February 1, 2017 (JUBA) – Newspapers hit the streets of the South Sudanese capital, Juba on Wednesday after fuel shortage saw printing suspended for at least two days.

Newspapers vendor in Juba streets (Photo Cafod)
Newspapers vendor in Juba streets (Photo Cafod)
Universal Printers, the company that prints the privately owned newspapers like the Juba Monitor, The Dawn, This Day and Al-mougif attributed failure to print this week’s early editions to lack of fuel.

Fuel was supplied to the printer on Tuesday, an editor posted on social media.
“For your information, we will have the newspapers out in the morning [Wednesday] (…The) issue of fuel resolved,” wrote Emmanuel Monychol Akop, editor in chief of The Dawn newspaper.

Alfred Taban, the editor in chief of the Juba Monitor newspaper said failure to print the paper’s early week editions led to financial losses.

“We [newspapers] depend on sales and adverts and without printing the papers, we are being forced to lose money and it will be very difficult to sustain the paper for a couple of days,” said Taban, also the Association for Media Development in South Sudan (AMDISS) chairperson.
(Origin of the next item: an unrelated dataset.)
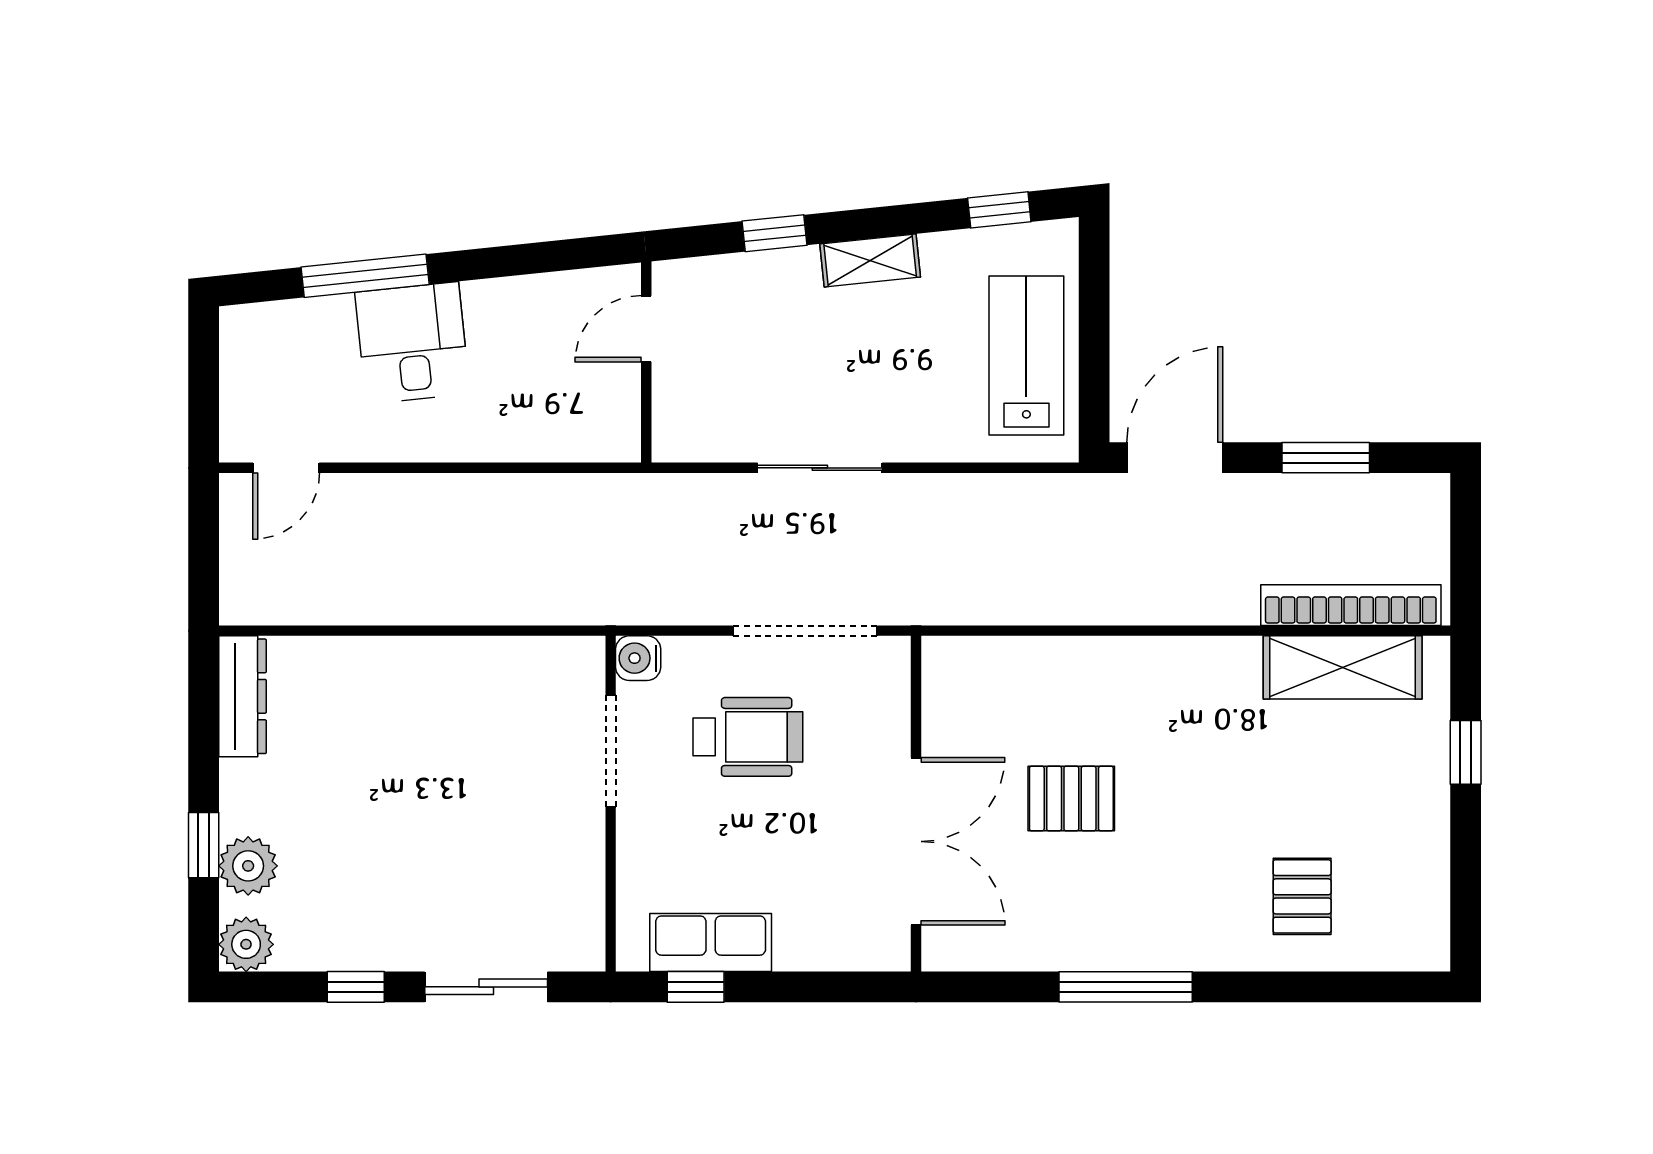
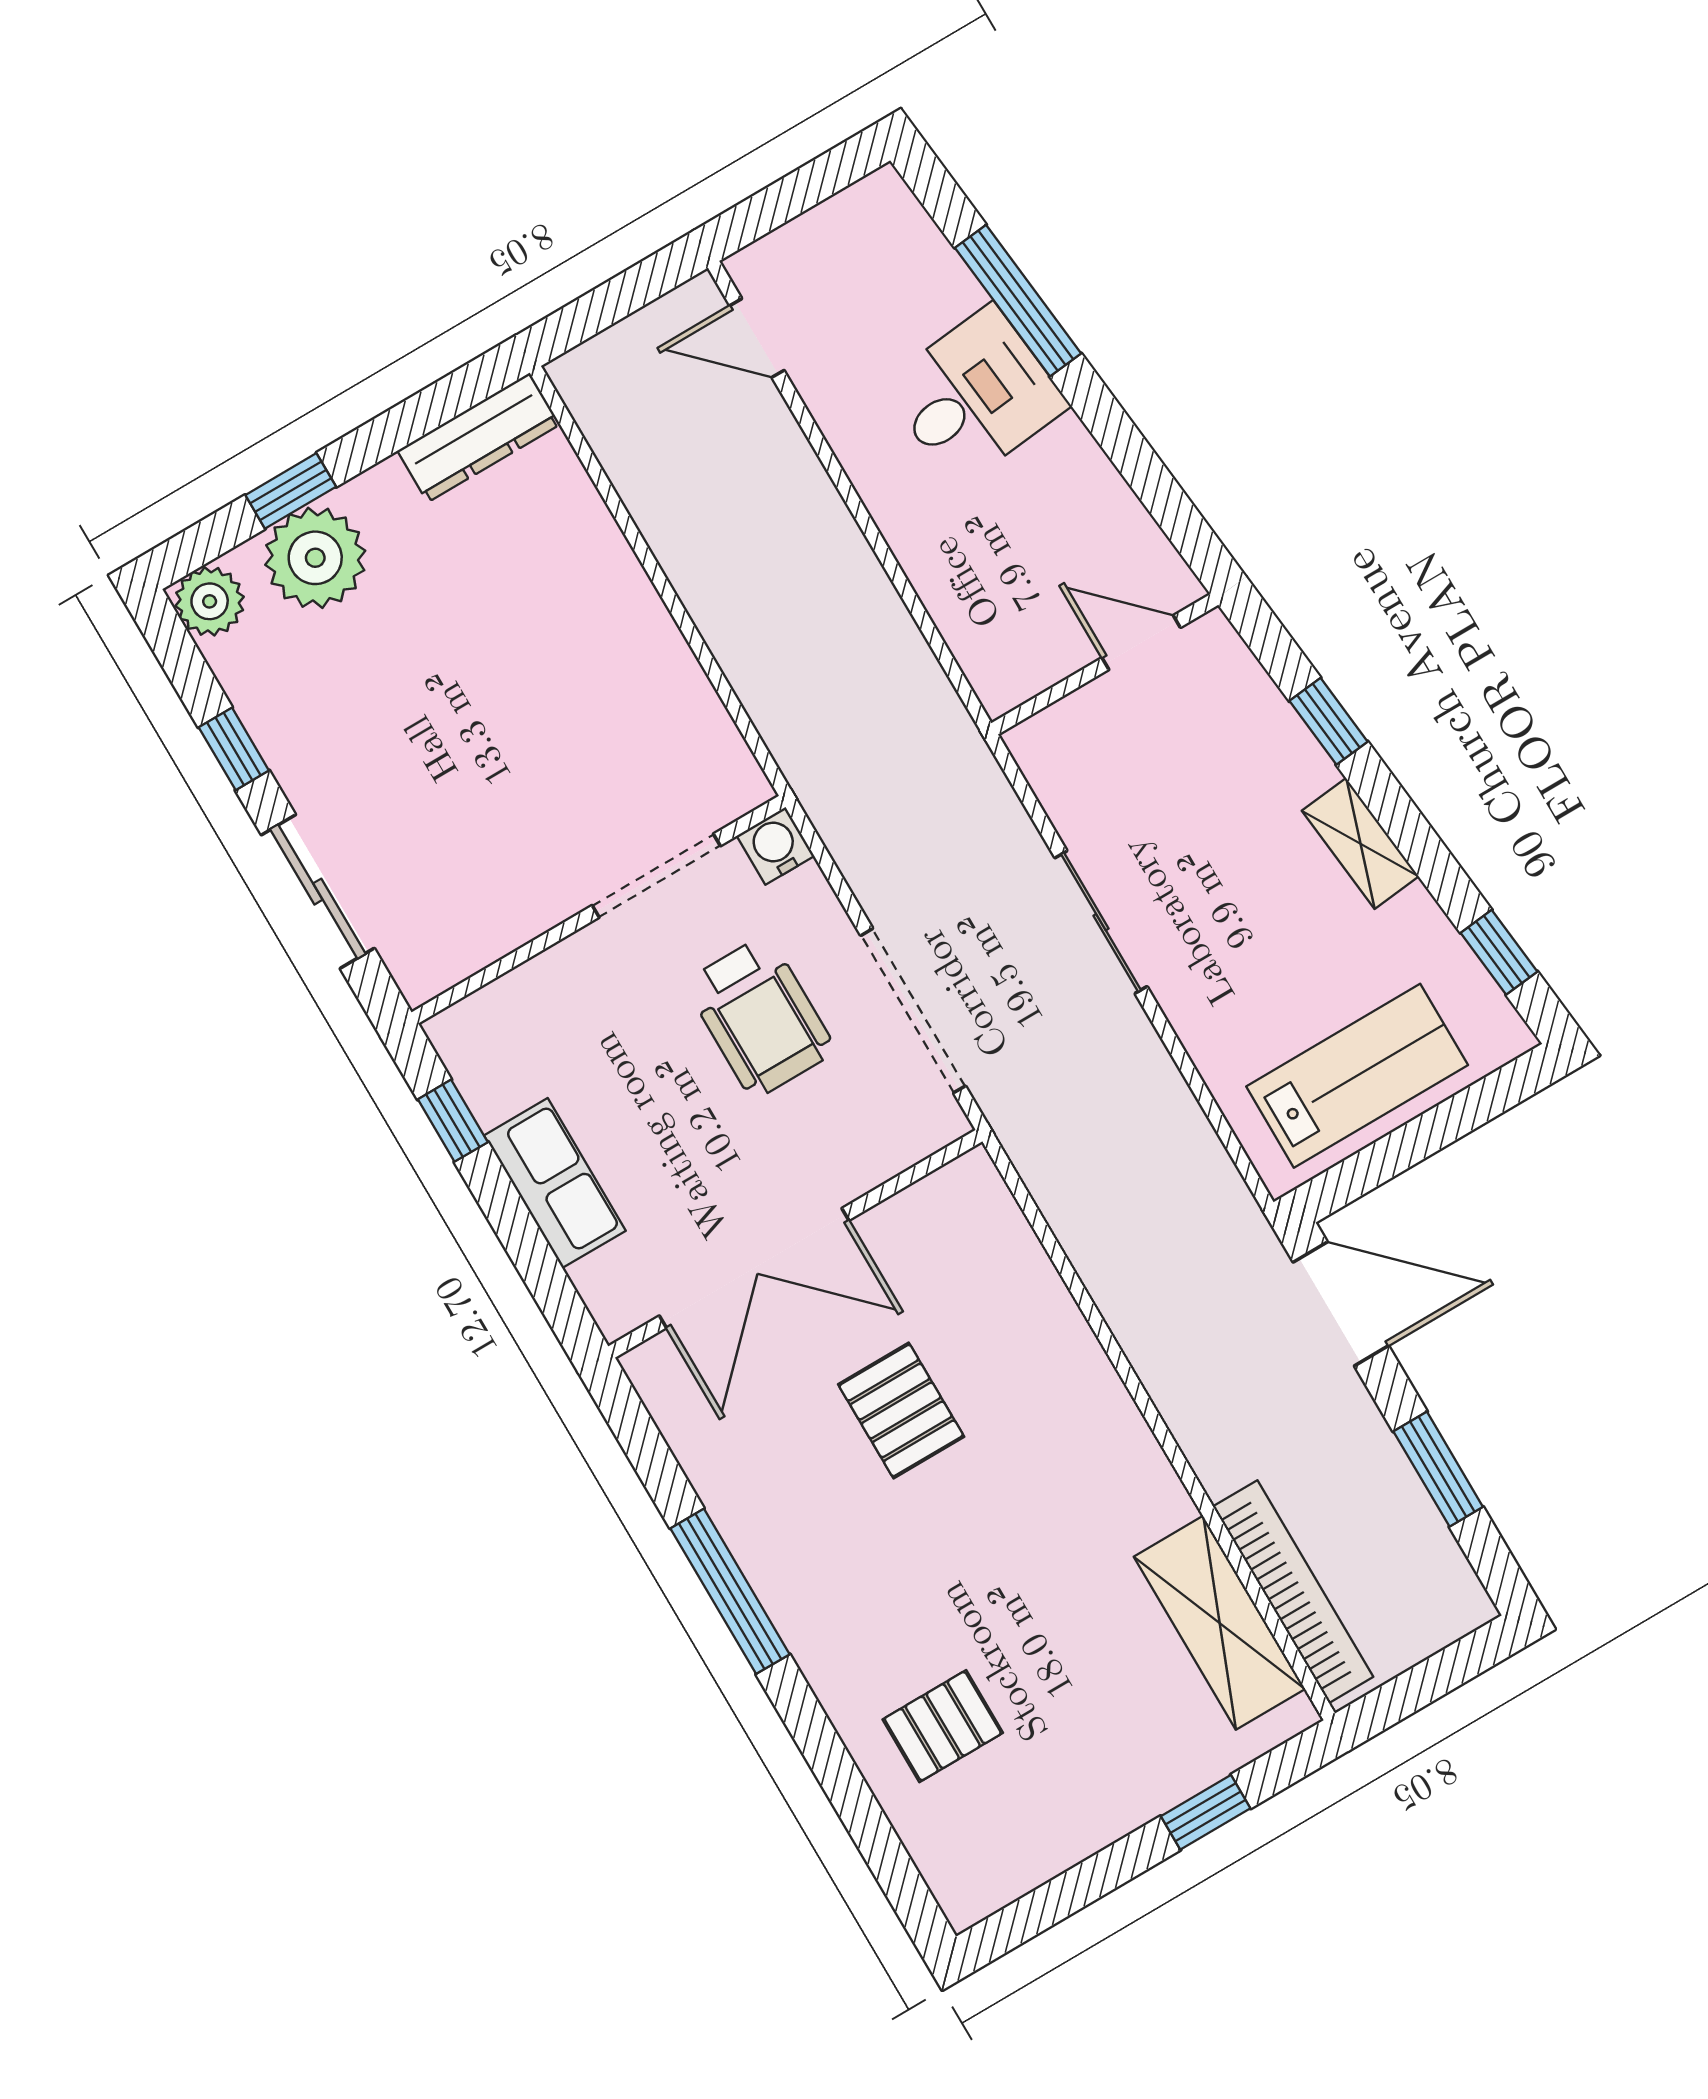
plant: (248, 866) -> (315, 558), width x1.36, depth x1.36
row of seats: (711, 943) -> (555, 1183), moved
South Sudan government solely imports fuel products through state-owned Nile Pet company. However, fuel has been scarce in the city, resulting to long queues and hiking prices at the black market.

Officials managing the distribution of fuel to various stations in Juba have been accused of indulging in the black-market sale of fuel.

Last week, South Sudan’s First Vice President Taban Deng Gai disclosed that his office used 10 oil tanks in six months without his knowledge, but vowed to investigate what could have happened.

“This is corruption and it must stop. Anyone involved will be punished,” Gail told a youth gathering at Juba stadium.

Since its independence, South Sudan has relied on oil for all income, a situation that has significantly compounded ongoing political and economic instability due to the fall in crude oil prices.

According to South Sudanese officials, production in the past reached as high as 350,000 bpd but fell after a dispute with Sudan over fees for pumping South Sudan’s crude through Sudan’s export pipeline, which led South Sudan to halt production in 2012.

South Sudan got the lion’s share of the oil when it split from Sudan in 2011, but it’s only export route is through Sudan, giving Khartoum leverage and leading to ongoing pricing disputes.

Even after restarting production, it never recovered to those levels, but it dropped to 245,000 barrels per day after the outbreak of the civil conflict in South Sudan in 2013, which hindered production in the oil-rich regions.